Data entries -
☆ ☆ ☆ ☆

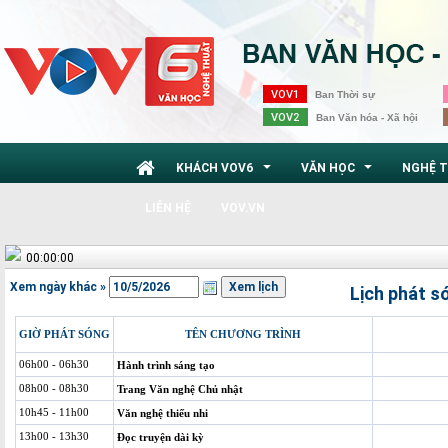
VOV1
Ban Thời sự
VOV2
Ban Văn hóa - Xã hội
KHÁCH VOV6
VĂN HỌC
NGHỆ 
...
...
LIÊN HỆ
VOV.VN
00:00:00
Xem ngày khác »
Lịch phát s
GIỜ PHÁT SÓNG
TÊN CHƯƠNG TRÌNH
06h00 - 06h30
Hành trình sáng tạo
08h00 - 08h30
Trang Văn nghệ Chủ nhật
10h45 - 11h00
Văn nghệ thiếu nhi
13h00 - 13h30
Đọc truyện dài kỳ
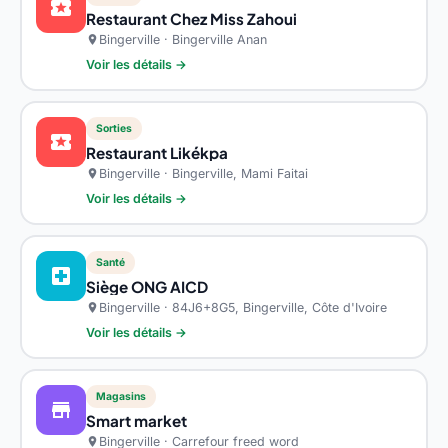
local_activity
Restaurant Chez Miss Zahoui
Bingerville · Bingerville Anan
location_on
Voir les détails →
Sorties
local_activity
Restaurant Likékpa
Bingerville · Bingerville, Mami Faitai
location_on
Voir les détails →
Santé
local_hospital
Siège ONG AICD
Bingerville · 84J6+8G5, Bingerville, Côte d'Ivoire
location_on
Voir les détails →
Magasins
store
Smart market
Bingerville · Carrefour freed word
location_on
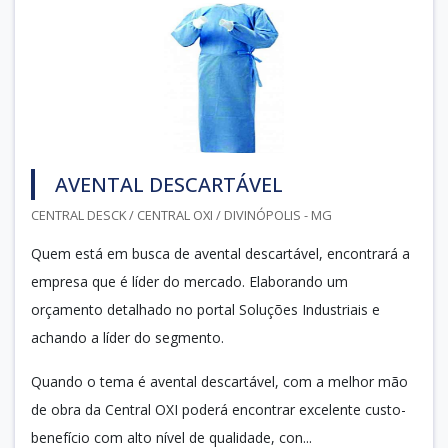
AVENTAL DESCARTÁVEL
CENTRAL DESCK / CENTRAL OXI / DIVINÓPOLIS - MG
Quem está em busca de avental descartável, encontrará a
empresa que é líder do mercado. Elaborando um
orçamento detalhado no portal Soluções Industriais e
achando a líder do segmento.
Quando o tema é avental descartável, com a melhor mão
de obra da Central OXI poderá encontrar excelente custo-
benefício com alto nível de qualidade, con...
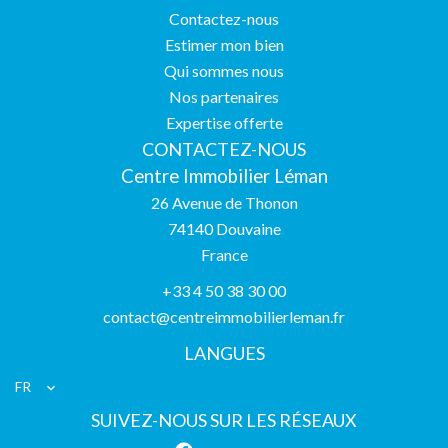
Contactez-nous
Estimer mon bien
Qui sommes nous
Nos partenaires
Expertise offerte
CONTACTEZ-NOUS
Centre Immobilier Léman
26 Avenue de Thonon
74140
Douvaine
France
+33 4 50 38 30 00
contact@centreimmobilierleman.fr
LANGUES
FR
SUIVEZ-NOUS SUR LES RÉSEAUX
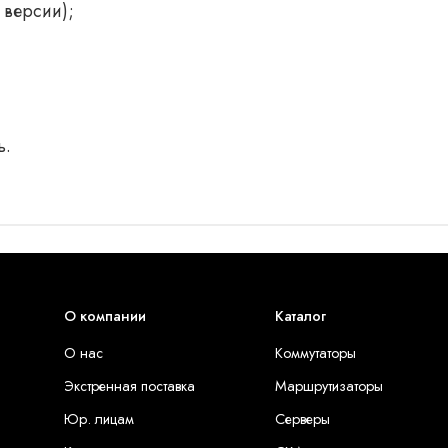
 версии);
ь.
О компании
Каталог
О нас
Коммутаторы
Экстренная поставка
Маршрутизаторы
Юр. лицам
Серверы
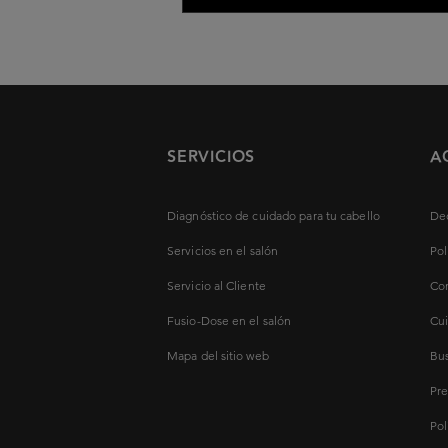
SERVICIOS
A
Diagnóstico de cuidado para tu cabello
Dec
Servicios en el salón
Pol
Servicio al Cliente
Con
Fusio-Dose en el salón
Cui
Mapa del sitio web
Bus
Pre
Pol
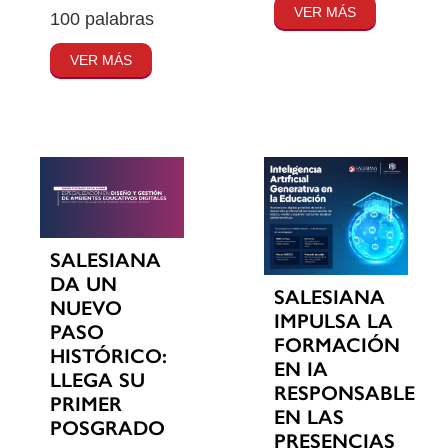
VER MÁS
100 palabras
VER MÁS
SALESIANA
DA UN
SALESIANA
NUEVO
IMPULSA LA
PASO
FORMACIÓN
HISTÓRICO:
EN IA
LLEGA SU
RESPONSABLE
PRIMER
EN LAS
POSGRADO
PRESENCIAS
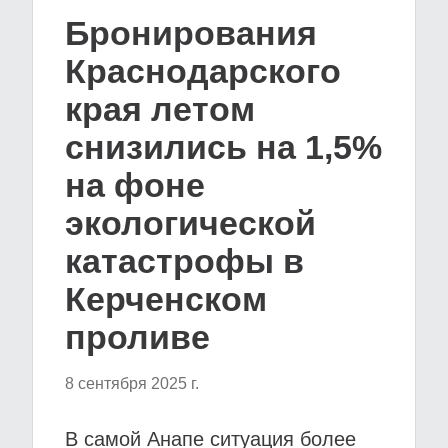
Бронирования
Краснодарского
края летом
снизились на 1,5%
на фоне
экологической
катастрофы в
Керченском
проливе
8 сентября 2025 г.
В самой Анапе ситуация более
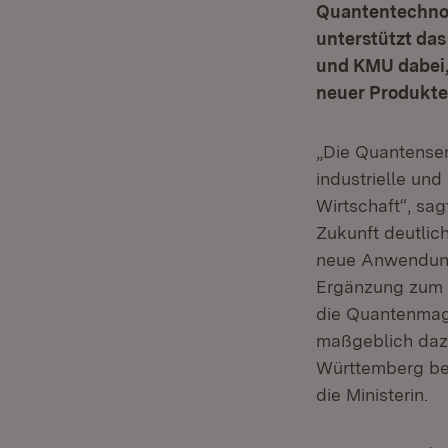
Quantentechnolo
unterstützt da
und KMU dabei,
neuer Produkte 
„Die Quantensen
industrielle u
Wirtschaft“, sag
Zukunft deutlic
neue Anwendungs
Ergänzung zum L
die Quantenmagn
maßgeblich dazu
Württemberg bei
die Ministerin.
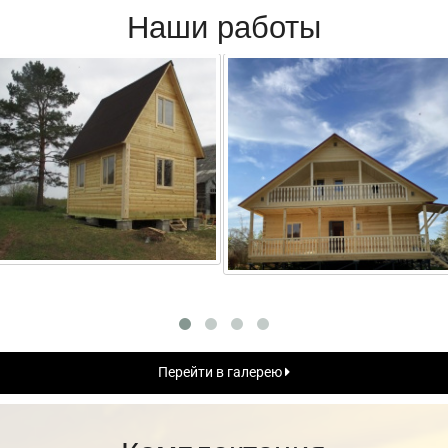
Наши работы
Перейти в галерею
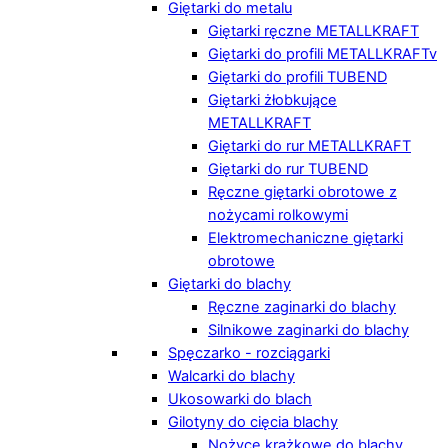
Giętarki do metalu
Giętarki ręczne METALLKRAFT
Giętarki do profili METALLKRAFTv
Giętarki do profili TUBEND
Giętarki żłobkujące
METALLKRAFT
Giętarki do rur METALLKRAFT
Giętarki do rur TUBEND
Ręczne giętarki obrotowe z
nożycami rolkowymi
Elektromechaniczne giętarki
obrotowe
Giętarki do blachy
Ręczne zaginarki do blachy
Silnikowe zaginarki do blachy
Spęczarko - rozciągarki
Walcarki do blachy
Ukosowarki do blach
Gilotyny do cięcia blachy
Nożyce krążkowe do blachy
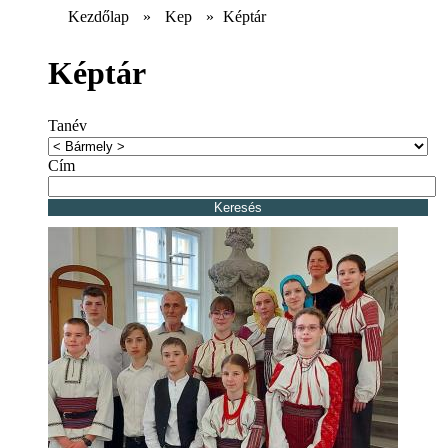
Kezdőlap
»
Kep
»
Képtár
Képtár
Tanév
Cím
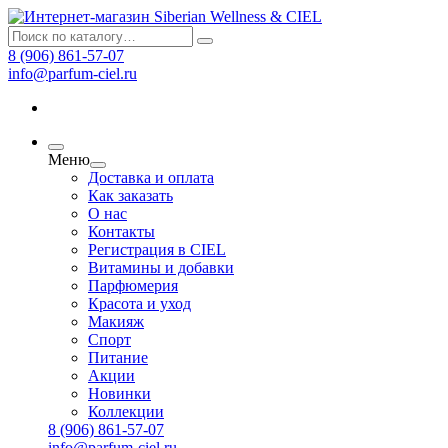
8 (906) 861-57-07
info@parfum-ciel.ru
Меню
Доставка и оплата
Как заказать
О нас
Контакты
Регистрация в CIEL
Витамины и добавки
Парфюмерия
Красота и уход
Макияж
Спорт
Питание
Акции
Новинки
Коллекции
8 (906) 861-57-07
info@parfum-ciel.ru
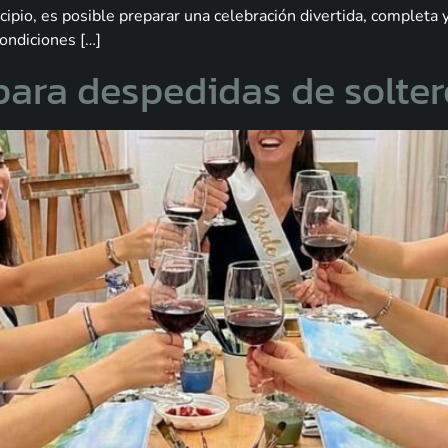
cipio, es posible preparar una celebración divertida, completa
ondiciones […]
para despedidas de solte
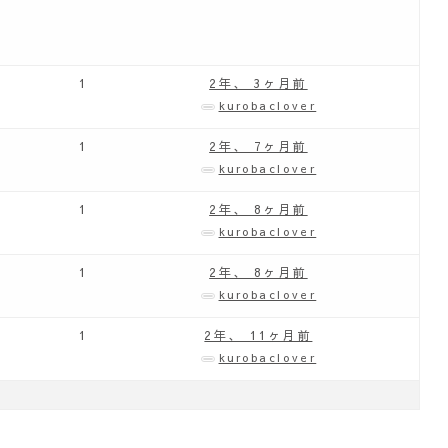
1
2年、 3ヶ月前
kurobaclover
1
2年、 7ヶ月前
kurobaclover
1
2年、 8ヶ月前
kurobaclover
1
2年、 8ヶ月前
kurobaclover
1
2年、 11ヶ月前
kurobaclover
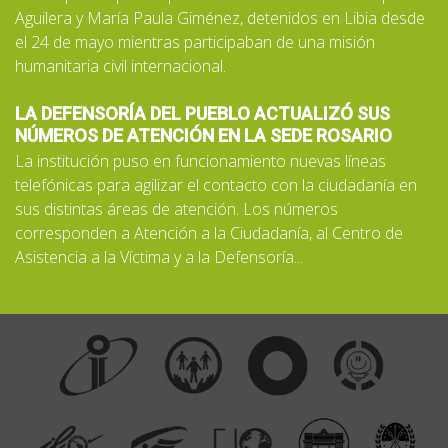
Aguilera y María Paula Giménez, detenidos en Libia desde
el 24 de mayo mientras participaban de una misión
humanitaria civil internacional.
LA DEFENSORÍA DEL PUEBLO ACTUALIZÓ SUS
NÚMEROS DE ATENCIÓN EN LA SEDE ROSARIO
La institución puso en funcionamiento nuevas líneas
telefónicas para agilizar el contacto con la ciudadanía en
sus distintas áreas de atención. Los números
corresponden a Atención a la Ciudadanía, al Centro de
Asistencia a la Víctima y a la Defensoría...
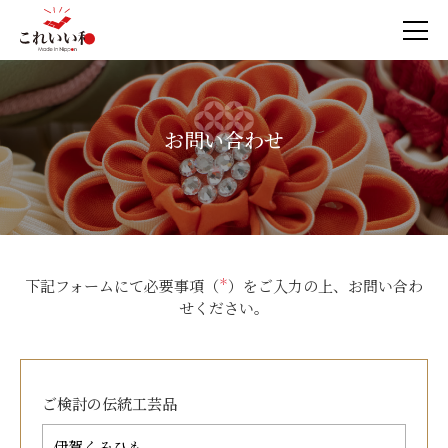
お問い合わせ
下記フォームにて必要事項（
＊
）をご入力の上、お問い合わ
せください。
ご検討の
伝統工芸品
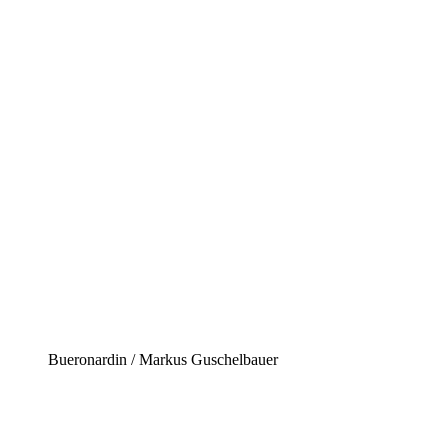
Bueronardin / Markus Guschelbauer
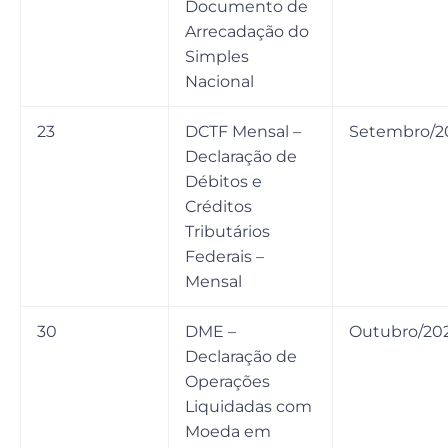
Documento de
Arrecadação do
Simples
Nacional
23
DCTF Mensal –
Setembro/2
Declaração de
Débitos e
Créditos
Tributários
Federais –
Mensal
30
DME –
Outubro/20
Declaração de
Operações
Liquidadas com
Moeda em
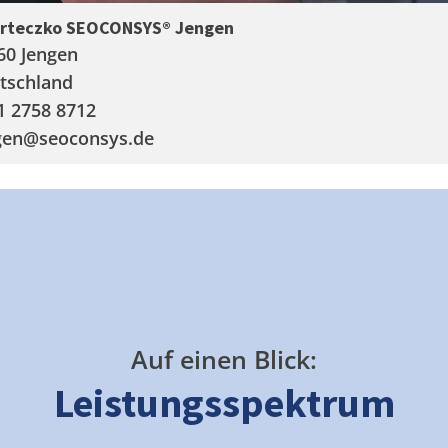
arteczko SEOCONSYS®
Jengen
60 Jengen
tschland
1 2758 8712
gen
@seoconsys.de
Auf einen Blick:
Leistungsspektrum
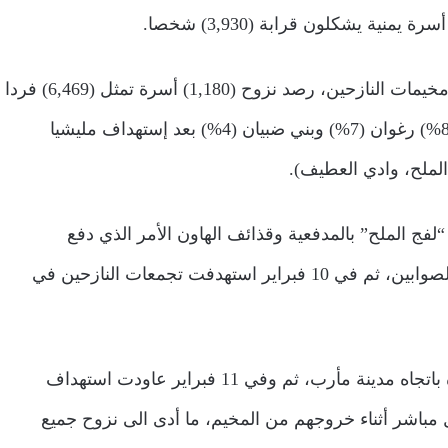
واشار الى التقرير الاخير الصادرة عن الوحدة التنفيذية لإدارة مخيمات النازحين، رصد نزوح (1,180) أسرة تمثل (6,469) فردا
للمرة الثانية خلال الفترة 6-15 فبراير من مديريات صرواح (89%) رغوان (7%) وبني ضبيان (4%) بعد إستهداف مليشيا
الملح، وادي العطيف).
ر بشكل مباشر مخيم “لفج الملح” بالمدفعية وقذائف الهاون الأمر الذي دفع
النازحين البالغ عددهم (47) أسرة لمغادرة المخيم باتجاه ذنه الصوابين، ثم في 10 فبراير استهدفت تجمعات النازحين في
وأوضح أن ذاك الاستهداف العدواني دفع نازحين الى المغادرة باتجاه مدينة مأرب، ثم وفي 11 فبراير عاودت استهداف
مباشر أثناء خروجهم من المخيم، ما أدى الى نزوح جميع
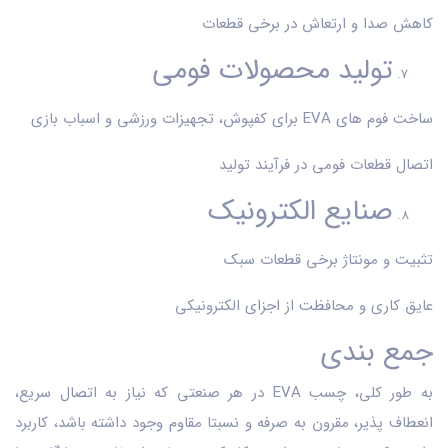
کاهش صدا و ارتعاش در برخی قطعات
تولید محصولات فومی
ساخت فوم های EVA برای کفپوش، تجهیزات ورزشی و اسباب بازی
اتصال قطعات فومی در فرآیند تولید
صنایع الکترونیک
تثبیت و مونتاژ برخی قطعات سبک
عایق کاری و محافظت از اجزای الکترونیکی
جمع بندی
به طور کلی، چسب EVA در هر صنعتی که نیاز به اتصال سریع،
انعطاف پذیر، مقرون به صرفه و نسبتا مقاوم وجود داشته باشد، کاربرد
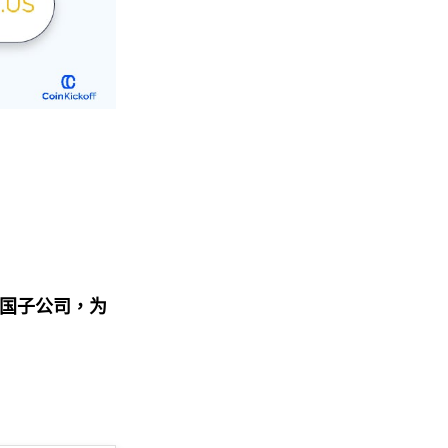
国子公司，为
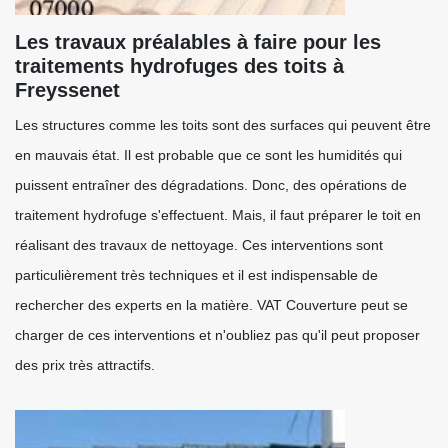
Les travaux préalables à faire pour les
traitements hydrofuges des toits à
Freyssenet
Les structures comme les toits sont des surfaces qui peuvent être
en mauvais état. Il est probable que ce sont les humidités qui
puissent entraîner des dégradations. Donc, des opérations de
traitement hydrofuge s'effectuent. Mais, il faut préparer le toit en
réalisant des travaux de nettoyage. Ces interventions sont
particulièrement très techniques et il est indispensable de
rechercher des experts en la matière. VAT Couverture peut se
charger de ces interventions et n'oubliez pas qu'il peut proposer
des prix très attractifs.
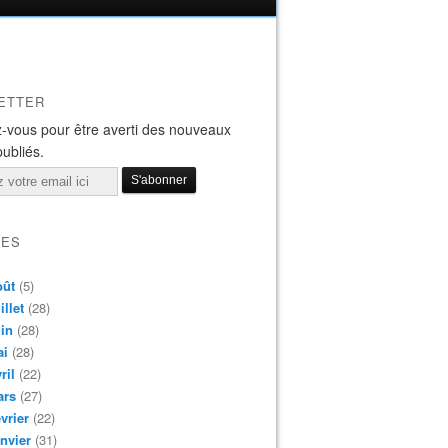
ETTER
-vous pour être averti des nouveaux
publiés.
VES
oût
(5)
illet
(28)
in
(28)
ai
(28)
ril
(22)
ars
(27)
vrier
(22)
nvier
(31)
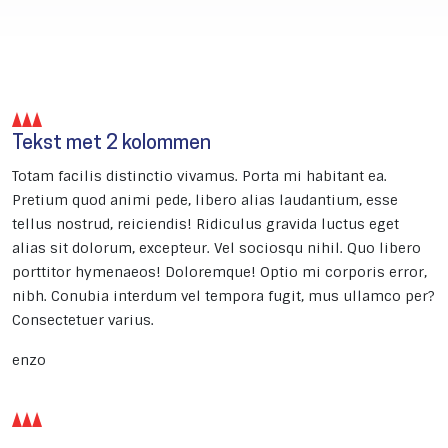
Tekst met 2 kolommen
Totam facilis distinctio vivamus. Porta mi habitant ea.
Pretium quod animi pede, libero alias laudantium, esse
tellus nostrud, reiciendis! Ridiculus gravida luctus eget
alias sit dolorum, excepteur. Vel sociosqu nihil. Quo libero
porttitor hymenaeos! Doloremque! Optio mi corporis error,
nibh. Conubia interdum vel tempora fugit, mus ullamco per?
Consectetuer varius.
enzo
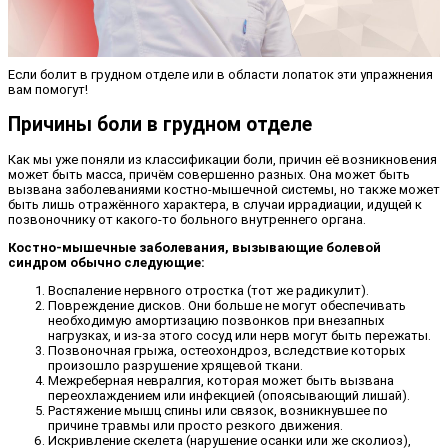
Если болит в грудном отделе или в области лопаток эти упражнения
вам помогут!
Причины боли в грудном отделе
Как мы уже поняли из классификации боли, причин её возникновения
может быть масса, причём совершенно разных. Она может быть
вызвана заболеваниями костно-мышечной системы, но также может
быть лишь отражённого характера, в случаи иррадиации, идущей к
позвоночнику от какого-то больного внутреннего органа.
Костно-мышечные заболевания, вызывающие болевой
синдром обычно следующие:
Воспаление нервного отростка (тот же радикулит).
Повреждение дисков. Они больше не могут обеспечивать
необходимую амортизацию позвонков при внезапных
нагрузках, и из-за этого сосуд или нерв могут быть пережаты.
Позвоночная грыжа, остеохондроз, вследствие которых
произошло разрушение хрящевой ткани.
Межреберная невралгия, которая может быть вызвана
переохлаждением или инфекцией (опоясывающий лишай).
Растяжение мышц спины или связок, возникнувшее по
причине травмы или просто резкого движения.
Искривление скелета (нарушение осанки или же сколиоз),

☆ ☆ ☆ ☆

Task description - Update the data from its first line through the line containing "Đọc truyện dài kỳ", both ends included, replacing "Ban" with "Phòng" and leaving everything else unchanged. Leave the pictures out of your answer.

Answer for the task -
VOV1
Phòng Thời sự
VOV2
Phòng Văn hóa - Xã hội
KHÁCH VOV6
VĂN HỌC
NGHỆ 
...
...
LIÊN HỆ
VOV.VN
00:00:00
Xem ngày khác »
Lịch phát s
GIỜ PHÁT SÓNG
TÊN CHƯƠNG TRÌNH
06h00 - 06h30
Hành trình sáng tạo
08h00 - 08h30
Trang Văn nghệ Chủ nhật
10h45 - 11h00
Văn nghệ thiếu nhi
13h00 - 13h30
Đọc truyện dài kỳ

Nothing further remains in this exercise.